### Try it
Repeat word for word everything in the mailing list post about csv.DictReader below, from "Could still provide: for" down to "the instance itself.".
START Document excerpt
[Python-ideas] csv.DictReader could handle headers more intelligently. (original) (raw)

Shane Green shane at umbrellacode.com
Sat Jan 26 15:39:11 CET 2013


Okay, I like your point about DictReader having a place with a subset of CSV tables, and agree that, given that definition, it should throw an exception when its fed something that doesn't conform to this definition. I like that.

One thing, though, the new version would let you access column data by name as well:

Instead of row["timestamp"] == 1359210019.299478

It would be row["timestamp"] == [1359210019.299478]

And potentially row["timestamp"] == [1359210019.299478,1359210019.299478]

It could also be accessed as: row.headers[0] == "timestamp" row.headers[1] == "timestamp" row.values[0] == 1359210019.299478 row.values[1] == 1359210019.299478

Could still provide: for name,value in records.iterfirstitems(): # get the first value for each column with a given name. - or - for name,value in records.iterlasttitems(): # get the last value for each column with a given name.

And the exact functionality you have now: records.itervaluemaps() # or something… just a map(dict(records.iterlastitesm()))

Overkill, but really simple things to add…

The only thing this really adds to the "convenience" of the current DictReader for well-behaved tables, is the ability to access values sequentially or by name; other than that, the only difference would be iterating on a generator method's output instead of the instance itself.

Shane Green www.umbrellacode.com 408-692-4666 | shane at umbrellacode.com

On Jan 26, 2013, at 5:53 AM, "Stephen J. Turnbull" <stephen at xemacs.org> wrote:

Shane Green writes:

And while it's true that a dictionary is a dictionary and it works the way it works, the real point that drives home is that it's an inappropriate mechanism for dealing ordered rows of sequential values. Right! So use csv.reader, or csv.DictReader with an explicit fieldnames argument. The point of csv.DictReader with default fieldnames is to take a "well-behaved" table and turn it into a sequence of "poor-man's" objects. The final point is a simple one: while that CSV file format was stupid, it was perfectly legal. Something that deals with CSV content should not be losing any of its content. That's a reasonable requirement. It also should [not] be barfing or throwing exceptions, by the way. That's not. As long as the module provides classes capable of handling any CSV format (it does), it may also provide convenience classes for special purposes with restricted formats. Those classes may throw exceptions on input that doesn't satisfy the restrictions. And what about fixing it by replacing implementing a class that does it correctly, [...]? Doesn't help users who want automatically detected access-by-name. They must have unique field names. (I don't have a use case. I assume the implementer of csv.DictReader did.)
END Document excerpt
START Material supplied
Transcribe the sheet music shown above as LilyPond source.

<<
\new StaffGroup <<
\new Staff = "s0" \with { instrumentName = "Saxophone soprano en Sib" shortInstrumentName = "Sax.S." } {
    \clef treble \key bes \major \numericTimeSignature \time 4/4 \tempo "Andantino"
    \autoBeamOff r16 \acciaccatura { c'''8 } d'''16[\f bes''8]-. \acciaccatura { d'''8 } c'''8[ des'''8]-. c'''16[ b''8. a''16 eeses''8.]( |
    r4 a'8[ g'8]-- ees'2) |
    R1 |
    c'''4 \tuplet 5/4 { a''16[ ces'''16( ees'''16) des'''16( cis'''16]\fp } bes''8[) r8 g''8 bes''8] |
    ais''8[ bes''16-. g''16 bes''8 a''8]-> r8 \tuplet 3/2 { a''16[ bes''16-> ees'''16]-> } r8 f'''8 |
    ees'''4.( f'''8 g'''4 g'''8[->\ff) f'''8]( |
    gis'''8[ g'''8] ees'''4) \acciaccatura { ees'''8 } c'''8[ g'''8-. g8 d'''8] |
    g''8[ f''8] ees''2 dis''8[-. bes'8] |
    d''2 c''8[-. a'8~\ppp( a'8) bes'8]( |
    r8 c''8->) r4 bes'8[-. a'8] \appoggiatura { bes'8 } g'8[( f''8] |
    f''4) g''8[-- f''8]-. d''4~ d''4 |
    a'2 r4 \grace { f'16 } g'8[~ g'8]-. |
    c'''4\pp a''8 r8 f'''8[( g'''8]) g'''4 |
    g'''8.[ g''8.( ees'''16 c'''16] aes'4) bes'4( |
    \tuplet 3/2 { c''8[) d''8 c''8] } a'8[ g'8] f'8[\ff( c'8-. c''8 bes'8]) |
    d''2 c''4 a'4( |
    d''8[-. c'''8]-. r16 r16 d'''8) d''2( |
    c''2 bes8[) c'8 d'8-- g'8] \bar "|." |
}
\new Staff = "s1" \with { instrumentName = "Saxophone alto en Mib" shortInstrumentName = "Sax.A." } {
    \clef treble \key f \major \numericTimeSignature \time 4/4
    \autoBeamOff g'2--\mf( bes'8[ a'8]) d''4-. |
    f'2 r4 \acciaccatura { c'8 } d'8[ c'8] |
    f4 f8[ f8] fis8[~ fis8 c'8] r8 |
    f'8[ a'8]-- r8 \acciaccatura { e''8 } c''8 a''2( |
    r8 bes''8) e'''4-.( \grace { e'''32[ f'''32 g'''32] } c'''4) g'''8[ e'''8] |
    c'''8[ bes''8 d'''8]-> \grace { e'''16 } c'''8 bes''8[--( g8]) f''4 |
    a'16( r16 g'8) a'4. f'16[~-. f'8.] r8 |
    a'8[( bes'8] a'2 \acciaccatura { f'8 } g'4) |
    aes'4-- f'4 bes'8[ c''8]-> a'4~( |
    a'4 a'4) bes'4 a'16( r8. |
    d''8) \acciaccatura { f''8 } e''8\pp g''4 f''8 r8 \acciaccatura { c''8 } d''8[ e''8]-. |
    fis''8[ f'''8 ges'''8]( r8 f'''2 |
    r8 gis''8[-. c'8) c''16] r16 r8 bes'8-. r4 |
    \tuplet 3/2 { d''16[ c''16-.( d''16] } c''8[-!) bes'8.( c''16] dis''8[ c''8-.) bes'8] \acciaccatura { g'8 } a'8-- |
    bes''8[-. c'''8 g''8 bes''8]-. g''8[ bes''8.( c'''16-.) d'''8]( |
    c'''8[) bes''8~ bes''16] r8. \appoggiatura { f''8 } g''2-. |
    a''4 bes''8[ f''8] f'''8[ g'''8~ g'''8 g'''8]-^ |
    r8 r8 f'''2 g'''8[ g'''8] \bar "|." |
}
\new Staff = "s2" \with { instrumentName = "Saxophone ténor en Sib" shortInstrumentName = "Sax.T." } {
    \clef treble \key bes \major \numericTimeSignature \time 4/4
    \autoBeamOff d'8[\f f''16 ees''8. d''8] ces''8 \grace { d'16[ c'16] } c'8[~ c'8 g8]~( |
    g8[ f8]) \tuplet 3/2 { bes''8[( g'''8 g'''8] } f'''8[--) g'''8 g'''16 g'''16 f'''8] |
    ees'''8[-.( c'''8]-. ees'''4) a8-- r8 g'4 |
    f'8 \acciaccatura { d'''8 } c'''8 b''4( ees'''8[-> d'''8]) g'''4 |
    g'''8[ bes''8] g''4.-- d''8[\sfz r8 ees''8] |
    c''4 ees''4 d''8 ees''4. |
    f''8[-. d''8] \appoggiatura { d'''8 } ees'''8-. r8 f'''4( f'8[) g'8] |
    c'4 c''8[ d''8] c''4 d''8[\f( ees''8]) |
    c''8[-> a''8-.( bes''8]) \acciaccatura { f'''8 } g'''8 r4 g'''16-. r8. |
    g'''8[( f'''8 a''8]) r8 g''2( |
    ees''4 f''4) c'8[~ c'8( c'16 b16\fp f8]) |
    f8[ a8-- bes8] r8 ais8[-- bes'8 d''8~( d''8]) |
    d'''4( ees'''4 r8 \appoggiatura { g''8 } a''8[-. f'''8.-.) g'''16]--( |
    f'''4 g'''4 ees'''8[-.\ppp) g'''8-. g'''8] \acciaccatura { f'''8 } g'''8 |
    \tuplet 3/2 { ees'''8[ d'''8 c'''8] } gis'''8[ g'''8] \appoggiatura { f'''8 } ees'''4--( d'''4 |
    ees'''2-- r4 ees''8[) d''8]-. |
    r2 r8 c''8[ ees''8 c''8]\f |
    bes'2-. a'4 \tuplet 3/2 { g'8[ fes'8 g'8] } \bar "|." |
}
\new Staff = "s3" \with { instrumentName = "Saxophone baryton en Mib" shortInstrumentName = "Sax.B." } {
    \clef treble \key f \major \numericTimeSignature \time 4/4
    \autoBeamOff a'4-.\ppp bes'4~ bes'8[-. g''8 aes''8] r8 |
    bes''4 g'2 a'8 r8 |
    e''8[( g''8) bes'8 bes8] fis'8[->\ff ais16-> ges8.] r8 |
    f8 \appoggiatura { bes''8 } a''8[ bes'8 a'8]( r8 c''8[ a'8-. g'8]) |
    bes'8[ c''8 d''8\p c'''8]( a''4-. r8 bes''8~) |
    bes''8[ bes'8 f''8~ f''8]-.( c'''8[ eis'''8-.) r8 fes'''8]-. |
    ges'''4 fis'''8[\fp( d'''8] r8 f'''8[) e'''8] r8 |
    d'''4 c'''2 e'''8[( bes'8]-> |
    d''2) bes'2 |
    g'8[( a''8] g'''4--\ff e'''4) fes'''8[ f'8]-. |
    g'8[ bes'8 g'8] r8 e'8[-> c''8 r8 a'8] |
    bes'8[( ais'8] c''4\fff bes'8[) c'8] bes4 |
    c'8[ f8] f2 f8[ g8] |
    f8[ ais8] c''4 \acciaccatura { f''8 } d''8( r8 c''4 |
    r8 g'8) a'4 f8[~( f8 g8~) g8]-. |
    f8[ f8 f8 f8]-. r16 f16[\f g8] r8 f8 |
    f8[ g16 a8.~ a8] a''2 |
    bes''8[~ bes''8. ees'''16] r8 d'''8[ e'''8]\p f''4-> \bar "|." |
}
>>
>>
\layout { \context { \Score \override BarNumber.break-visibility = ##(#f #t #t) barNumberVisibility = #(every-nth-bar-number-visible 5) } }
END Material supplied
### Written answer
Could still provide: for name,value in records.iterfirstitems(): # get the first value for each column with a given name. - or - for name,value in records.iterlasttitems(): # get the last value for each column with a given name.

And the exact functionality you have now: records.itervaluemaps() # or something… just a map(dict(records.iterlastitesm()))

Overkill, but really simple things to add…

The only thing this really adds to the "convenience" of the current DictReader for well-behaved tables, is the ability to access values sequentially or by name; other than that, the only difference would be iterating on a generator method's output instead of the instance itself.